Paul told the Corinthians that “as often as you eat this bread and drink the cup, you proclaim the Lord’s death until he comes” (1 Corinthians 11:26). How so?

Among other effects, the Lord’s table is evangelistic, not to those who eat and drink but through them. The bread and cup don’t save, but someone might be drawn to the gospel by watching others celebrate it.

This meal that portrays us eating Christ’s body and drinking His blood makes absolutely no sense to the natural man. Without faith it’s disagreeable, disgusting, and detestable. What God would require mock cannibalism as worship? Well, our God does, the Father God who gave His only Son. The scandal of this table begs why the death? What could make that death a cause for feasting? Because the death came from love; the Son died because we deserved death. We believe this so much that we put our faith where our mouth is.

In addition, the world is represented around the table. If you’re an unbeliever, you might say, “I know that guy. How could that person be allowed to eat?” Or maybe, “How could those people possibly have anything to share, any reason for communion?” The answer is God’s love. Our eating is evangelistic because if it makes you ask why that person, it may also make you ask, “Why not me?” Our drinking is evangelistic because if it makes you ask what those people have in common, it may also make you ask, “How can I get in on that?”

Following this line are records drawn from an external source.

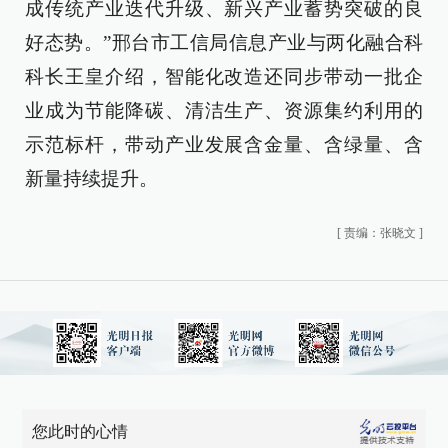
成传统产业迭代升级、新兴产业蓄势突破的良
好态势。”邢台市工信局信息产业与两化融合科
科长王皇介绍，智能化改造还同步带动一批企
业成为节能降碳、清洁生产、资源集约利用的
示范标杆，带动产业发展含金量、含绿量、含
新量持续提升。
[
责编：张晓文
]
您此时的心情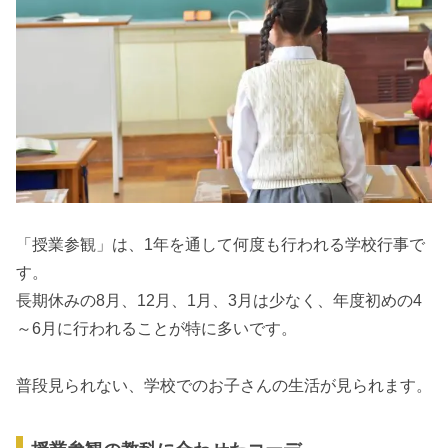
「授業参観」は、1年を通して何度も行われる学校行事で
す。
長期休みの8月、12月、1月、3月は少なく、年度初めの4
～6月に行われることが特に多いです。
普段見られない、学校でのお子さんの生活が見られます。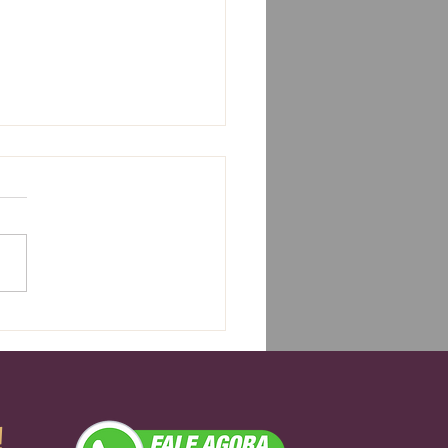
s para uma meditação
significativa
!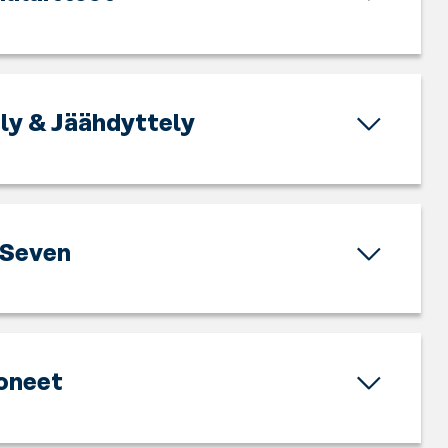
ly & Jäähdyttely
Seven
oneet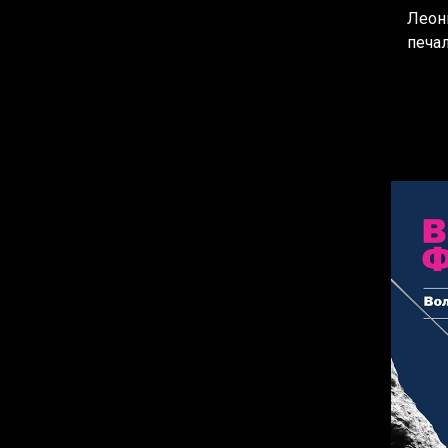
Леон
печа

If you don’t believe in Christ then don’t participate. You have no business celebrating another’s death when you have your own judgment coming. But if you don’t believe, you’re more than welcome to watch. There may be reason for you not to eat, but there is no reason for you not to believe.

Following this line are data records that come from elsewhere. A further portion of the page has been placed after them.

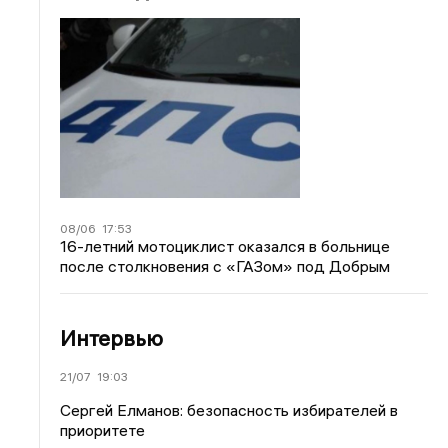
08/06
17:53
16-летний мотоциклист оказался в больнице
после столкновения с «ГАЗом» под Добрым
Интервью
21/07
19:03
Сергей Елманов: безопасность избирателей в
приоритете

For us who do believe, we ought to be making the world crazy with wonder about God’s love as we proclaim His death until He comes.


We celebrate God’s real love for us at the Lord’s table. The bread is real and the cup is real. For those who believe, the communion with God through Christ is real, the knitting together of the body is real, and the love of God is real. We don’t eat and drink for sake of vague nostalgia. We remember the historical sacrifice of the Lamb on the cross. The love we commemorate is not fuzzy feelings. It is love that endured a brutal and bloody bodily death.

God’s love is personal, corporeal, knowable. His love took on flesh, dwelt among us, walked in perfect obedience, and humbly died in place of others who deserved personal, corporeal, knowable wrath. His substitution on behalf of His people showed the greatness of His love, not only because laying down one’s life for another shows love (John 15:13), but also because no one greater could lay down His life.

Chew the bread; His body is that real. Drink the cup; His blood is that real. His body and blood, given in love, enable our real life in His love.